Provided information:
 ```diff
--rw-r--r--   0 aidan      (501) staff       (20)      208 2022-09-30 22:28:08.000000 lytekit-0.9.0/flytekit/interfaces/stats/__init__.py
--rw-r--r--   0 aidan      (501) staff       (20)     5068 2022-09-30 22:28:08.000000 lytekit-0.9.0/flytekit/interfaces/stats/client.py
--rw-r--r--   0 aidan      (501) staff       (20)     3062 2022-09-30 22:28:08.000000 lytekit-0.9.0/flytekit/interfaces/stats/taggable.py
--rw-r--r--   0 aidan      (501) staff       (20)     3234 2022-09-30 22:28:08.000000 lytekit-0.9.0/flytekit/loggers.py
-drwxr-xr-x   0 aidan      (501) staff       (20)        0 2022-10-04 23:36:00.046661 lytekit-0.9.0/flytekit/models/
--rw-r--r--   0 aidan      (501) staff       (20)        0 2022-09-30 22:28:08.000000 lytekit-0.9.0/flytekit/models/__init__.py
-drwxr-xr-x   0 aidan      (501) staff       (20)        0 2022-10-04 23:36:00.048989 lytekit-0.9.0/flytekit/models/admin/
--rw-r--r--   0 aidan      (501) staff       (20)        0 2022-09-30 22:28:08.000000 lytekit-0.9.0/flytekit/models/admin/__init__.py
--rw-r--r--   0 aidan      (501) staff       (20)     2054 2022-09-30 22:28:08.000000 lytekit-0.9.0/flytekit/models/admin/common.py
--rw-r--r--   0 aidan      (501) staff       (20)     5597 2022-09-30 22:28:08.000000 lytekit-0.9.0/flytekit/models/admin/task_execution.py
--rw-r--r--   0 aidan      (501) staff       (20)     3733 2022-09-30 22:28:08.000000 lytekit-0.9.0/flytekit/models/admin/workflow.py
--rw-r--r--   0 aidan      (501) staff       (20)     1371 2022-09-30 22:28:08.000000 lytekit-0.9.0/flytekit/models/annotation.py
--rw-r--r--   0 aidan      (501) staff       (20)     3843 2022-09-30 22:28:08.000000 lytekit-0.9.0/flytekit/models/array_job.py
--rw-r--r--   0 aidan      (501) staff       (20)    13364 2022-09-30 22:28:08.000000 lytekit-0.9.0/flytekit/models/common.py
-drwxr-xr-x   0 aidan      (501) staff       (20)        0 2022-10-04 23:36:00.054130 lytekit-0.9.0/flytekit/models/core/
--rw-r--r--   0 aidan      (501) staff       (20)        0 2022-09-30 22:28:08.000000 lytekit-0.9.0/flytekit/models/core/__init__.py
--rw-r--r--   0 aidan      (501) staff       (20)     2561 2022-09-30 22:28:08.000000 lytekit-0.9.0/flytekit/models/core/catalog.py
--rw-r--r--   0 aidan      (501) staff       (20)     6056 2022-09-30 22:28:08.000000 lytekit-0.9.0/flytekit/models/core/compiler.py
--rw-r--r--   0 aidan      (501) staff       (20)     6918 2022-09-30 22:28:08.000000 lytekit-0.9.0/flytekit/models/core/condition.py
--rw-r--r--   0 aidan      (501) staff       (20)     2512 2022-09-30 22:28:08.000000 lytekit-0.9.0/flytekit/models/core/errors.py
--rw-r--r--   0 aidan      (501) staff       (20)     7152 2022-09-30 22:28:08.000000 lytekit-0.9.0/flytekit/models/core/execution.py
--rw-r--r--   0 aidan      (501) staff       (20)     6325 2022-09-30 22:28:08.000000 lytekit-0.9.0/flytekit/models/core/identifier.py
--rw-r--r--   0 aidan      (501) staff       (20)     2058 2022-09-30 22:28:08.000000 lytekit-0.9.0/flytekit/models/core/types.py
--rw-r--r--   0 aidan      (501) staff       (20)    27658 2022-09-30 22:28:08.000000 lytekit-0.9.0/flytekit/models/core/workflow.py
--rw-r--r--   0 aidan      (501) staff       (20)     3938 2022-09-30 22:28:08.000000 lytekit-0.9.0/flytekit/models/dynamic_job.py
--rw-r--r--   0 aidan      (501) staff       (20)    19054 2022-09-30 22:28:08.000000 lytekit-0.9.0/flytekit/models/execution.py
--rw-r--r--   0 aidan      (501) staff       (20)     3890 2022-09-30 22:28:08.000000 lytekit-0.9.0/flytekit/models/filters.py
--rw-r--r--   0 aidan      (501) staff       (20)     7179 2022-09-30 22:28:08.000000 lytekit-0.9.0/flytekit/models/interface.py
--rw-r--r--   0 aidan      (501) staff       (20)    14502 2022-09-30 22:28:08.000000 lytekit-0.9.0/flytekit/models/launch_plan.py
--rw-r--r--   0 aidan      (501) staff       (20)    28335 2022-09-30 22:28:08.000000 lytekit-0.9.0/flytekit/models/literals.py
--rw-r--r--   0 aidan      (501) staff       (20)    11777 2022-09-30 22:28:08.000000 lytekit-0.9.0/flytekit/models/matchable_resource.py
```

What you should do: Write out every line of the preceding listing that contains "common".

Completed task:
--rw-r--r--   0 aidan      (501) staff       (20)     2054 2022-09-30 22:28:08.000000 lytekit-0.9.0/flytekit/models/admin/common.py
--rw-r--r--   0 aidan      (501) staff       (20)    13364 2022-09-30 22:28:08.000000 lytekit-0.9.0/flytekit/models/common.py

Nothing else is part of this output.